Bayan Muna Rep. Neri Colmenares, a principal author of the measure at the House of Representatives, asked President Aquino on Thursday to sign the bill into law as soon as possible to allow the government to go after people behind the disappearance of the missing activists.
Noting that enforced disappearance is considered a “continuing crime,” Colmenares said the measure could still be used to capture and charge those responsible for the abduction of Burgos, Empeño, and Cadapan.
“This is the reason why it has to be signed immediately,” said Colmenares, also a human rights lawyer.
Burgos was seized by a group of men and a woman at a department store on Commonwealth Avenue in 2007. He was dragged into a Toyota Revo vehicle whose license plate was later traced to the Army’s 56th Infantry Battalion camp in Norzagaray, Bulacan.
Empeño and Cadapan, both students of the University of the Philippines, had gone missing the year before. Blamed for their disappearance was retired Army Maj. Gen. Jovito Palparan, who remains at large.
Colmenares said the “refusal to acknowledge the fate or whereabouts of the victim” as among the elements of the crime of enforced disappearance. The other elements are “abduction, involvement of state or government or its agents, and the intent to deny the victim of the protection of the law.”

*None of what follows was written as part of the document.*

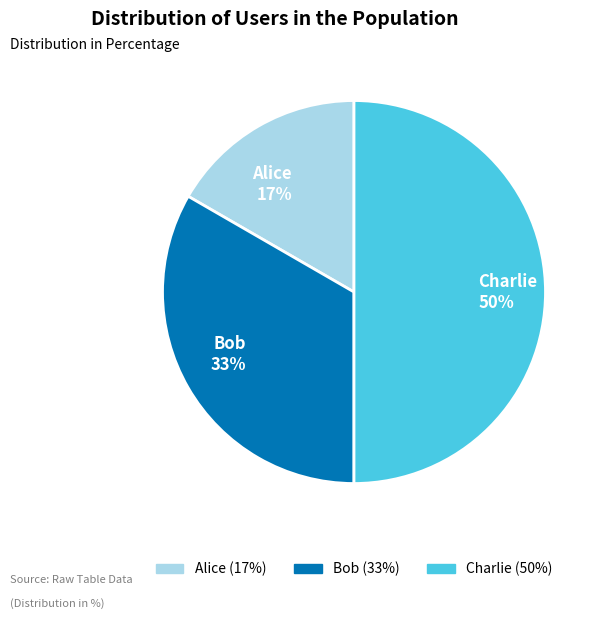

The Alice slice represents 17% of the pie. True or false?

True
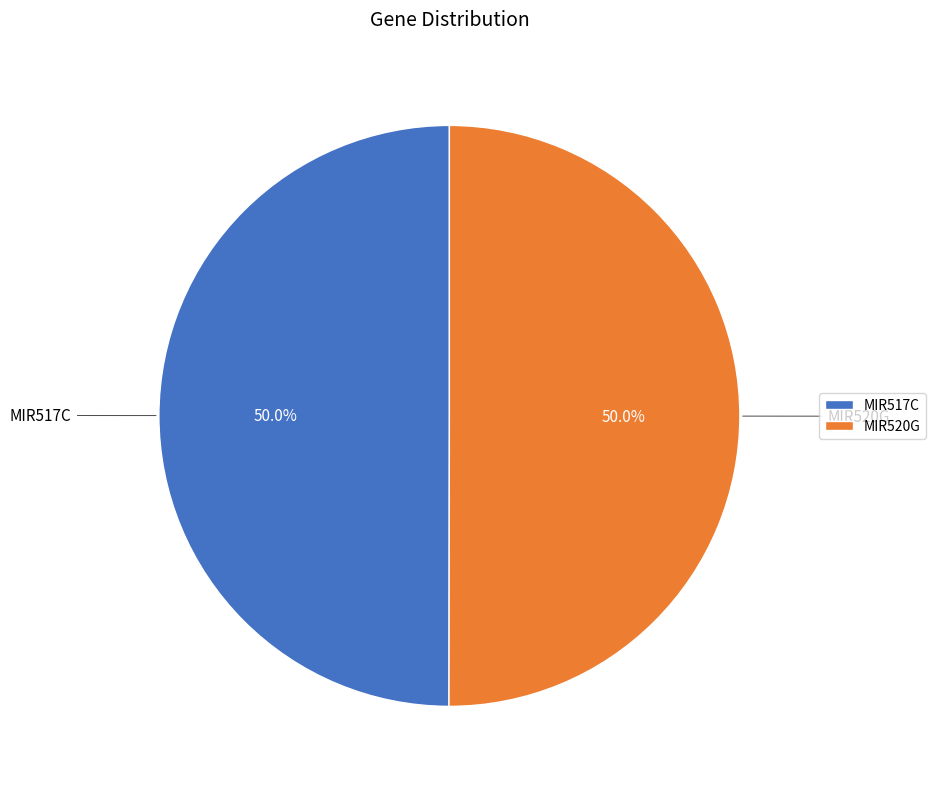

What is the ratio of the value at MIR517C to the value at MIR520G?

1.0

“Since the abductors of Jonas Burgos and other desaparecidos continue to refuse to acknowledge the fate or whereabouts of their victims, they continue to commit the crime of enforced disappearance until now,” the congressman said. “It’s about time that those who committed this heinous crime to come forward and inform the family of their victims where these victims are. Otherwise, the enforced disappearance law will pluck them from oblivion and extract from them the accountability and punishment they so richly deserve.”
The Anti-Enforced Disappearance Bill took more than 20 years to put together and be consolidate and ratified by both the Senate and House of Representatives.
Rep. Edcel Lagman described the crime as “an atrocious tool of the martial law regime to silence protesters and human rights advocates.” He said it “continues to be employed by subsequent administrations after the end of the martial law regime.”
Sen. Francis Escudero said the new bill differed from the existing law against abduction because the measure requires no presentation of a victim’s body. “In kidnapping, there’s either a body recovered or someone is known as being held hostage. In this case, the person is still missing,” he said.